- Parts of the exercise:
#1 Translate this sentence from the text on vaccine effectiveness studies into Spanish: "Clinical studies of today's design were not carried out at that time."
#2 From the text on vaccine effectiveness studies, reproduce word for word the stretch that opens with "The absolute risk reduction is calculated" and closes after "against the pathogen.".

The special nature of this study design minimizes possible biases, which can occur when using case-control studies, in which, for example, a group of sick people (cases) is compared with a "suitable" group of not sick people (control group). The result of a case-control study essentially depends on the selection of the suitable control group. Studies of this design financed by the pharmaceutical industry are therefore often suspected of selecting the control group in such a way that the vaccine to be tested turns out to be as effective as possible in the end.
But even randomized controlled trials are not free from biasing factors. The British network organization Cochrane Collaboration, or Cochrane for short, founded in 1993 with 79,000 members and supporters from over 130 countries has set itself the goal of promoting evidence-based decision-making on health issues by evaluating and comparing effectiveness studies on vaccines. Using a method called GRADE (Grading of Recommendations, Assessment, Development and Evaluation), the participating scientists evaluate the quality and evidence of studies by other researchers. A study is assigned a lower rating, if, for example, not all of the data that led to the result is published or other criteria such as the random selection of participants cannot be comprehended.
Eventually, the presentation of the results of a study can also have a very biasing effect on laymen. The relative risk reduction of a vaccine of, for example, 95 percent, which is also referred to as its effectiveness, tells nothing at all about how high the absolute risk reduction is and how many people have to be vaccinated for this pharmaceutical measure to have any effect at all. In order to explain how the result of a randomized controlled study is determined, the analysis of a study on a vaccine against tetanus is presented below.
Evaluation of randomized controlled studies using the example of a tetanus vaccination
The first vaccine against tetanus was developed and administered as early as 1890. Clinical studies of today's design were not carried out at that time. The effectiveness assessment is mainly based on a comparison of tetanus infections among American and British soldiers in the First and Second World War. The vaccinated soldiers in World War II contracted far less a tetanus infection than their unvaccinated comrades two decades earlier. Based on these and similar observations, the effectiveness of the tetanus vaccination is no longer questioned and investigated. However, a study on women of childbearing age was carried out in Colombia in 1966 to investigate the effects of the tetanus vaccination on their newborns.
In the double-blind study, the participating women were vaccinated against either tetanus or influenza. After their newborns had seen the light of day, the researchers registered how many children developed tetanus or died from it shortly after birth. Based on this data, the absolute and relative risk reduction is determined as follows.
In the group of mothers who had received the tetanus vaccine at least twice, nine out of 565 newborns developed tetanus, while in the control group, where the mothers had received the flu shot, 49 out of 617 newborns contracted tetanus. The absolute risk of the children developing tetanus is calculated from the number of cases divided by the size of the group. In the tetanus vaccine group the equation 9 / 565 equals 0.016 or 1.6 percent and in the control group 49 / 617 equals 0.079 or 7.9 percent.
The absolute risk reduction is calculated from the difference between the absolute risk of the control group and the absolute risk of the group in which the mothers were vaccinated against tetanus. The absolute risk reduction is therefore 7.9 percent minus 1.6 percent which equals 6.3 percent. The risk of a newborn child developing tetanus is therefore reduced by 6.3 percent if its mother has previously at least twice been vaccinated against the pathogen.

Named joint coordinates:
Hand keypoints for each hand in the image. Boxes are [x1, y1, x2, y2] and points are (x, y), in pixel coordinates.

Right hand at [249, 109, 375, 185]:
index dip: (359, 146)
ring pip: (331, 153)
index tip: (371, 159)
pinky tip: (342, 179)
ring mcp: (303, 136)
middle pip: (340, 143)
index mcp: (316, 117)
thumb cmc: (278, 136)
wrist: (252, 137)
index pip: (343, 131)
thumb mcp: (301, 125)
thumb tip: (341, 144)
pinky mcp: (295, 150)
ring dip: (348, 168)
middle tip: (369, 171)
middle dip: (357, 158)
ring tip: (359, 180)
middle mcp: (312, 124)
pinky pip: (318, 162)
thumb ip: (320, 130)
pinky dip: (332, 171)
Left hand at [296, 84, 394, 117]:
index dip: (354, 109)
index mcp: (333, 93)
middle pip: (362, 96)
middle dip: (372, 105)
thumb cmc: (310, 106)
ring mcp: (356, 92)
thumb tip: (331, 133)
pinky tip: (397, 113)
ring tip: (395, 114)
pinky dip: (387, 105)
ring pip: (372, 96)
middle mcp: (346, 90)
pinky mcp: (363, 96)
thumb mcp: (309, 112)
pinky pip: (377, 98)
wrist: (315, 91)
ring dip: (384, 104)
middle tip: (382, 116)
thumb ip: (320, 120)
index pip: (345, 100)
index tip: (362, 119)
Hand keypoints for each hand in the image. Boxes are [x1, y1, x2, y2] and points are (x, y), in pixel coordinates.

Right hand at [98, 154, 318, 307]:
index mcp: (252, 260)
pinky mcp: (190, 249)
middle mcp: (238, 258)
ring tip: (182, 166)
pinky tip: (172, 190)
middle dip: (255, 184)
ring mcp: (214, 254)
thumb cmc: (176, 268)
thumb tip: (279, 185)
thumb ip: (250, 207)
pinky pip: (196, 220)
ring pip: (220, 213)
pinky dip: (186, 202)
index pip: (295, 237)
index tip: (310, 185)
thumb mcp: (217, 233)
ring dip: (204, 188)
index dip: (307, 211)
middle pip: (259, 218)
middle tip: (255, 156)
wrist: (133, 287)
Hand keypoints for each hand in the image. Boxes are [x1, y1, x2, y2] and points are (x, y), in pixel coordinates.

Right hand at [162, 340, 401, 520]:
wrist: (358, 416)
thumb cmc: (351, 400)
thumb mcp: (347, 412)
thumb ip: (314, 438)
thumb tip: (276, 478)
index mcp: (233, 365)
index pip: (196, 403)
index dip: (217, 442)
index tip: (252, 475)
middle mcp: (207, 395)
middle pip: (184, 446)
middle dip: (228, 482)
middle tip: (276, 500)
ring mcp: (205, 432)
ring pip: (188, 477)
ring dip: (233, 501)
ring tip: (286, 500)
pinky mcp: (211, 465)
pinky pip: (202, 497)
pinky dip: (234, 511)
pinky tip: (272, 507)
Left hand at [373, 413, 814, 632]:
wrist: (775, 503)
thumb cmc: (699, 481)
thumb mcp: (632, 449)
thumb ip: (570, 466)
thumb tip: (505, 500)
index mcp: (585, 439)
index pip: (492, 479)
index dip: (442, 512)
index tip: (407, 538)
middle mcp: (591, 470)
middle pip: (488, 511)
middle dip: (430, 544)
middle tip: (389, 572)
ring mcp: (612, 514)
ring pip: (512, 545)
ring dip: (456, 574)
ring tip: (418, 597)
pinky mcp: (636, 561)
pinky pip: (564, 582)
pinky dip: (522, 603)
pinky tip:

- Answer list:
#1 En aquel momento no se realizaron estudios clínicos con el diseño actual.

#2
The absolute risk reduction is calculated from the difference between the absolute risk of the control group and the absolute risk of the group in which the mothers were vaccinated against tetanus. The absolute risk reduction is therefore 7.9 percent minus 1.6 percent which equals 6.3 percent. The risk of a newborn child developing tetanus is therefore reduced by 6.3 percent if its mother has previously at least twice been vaccinated against the pathogen.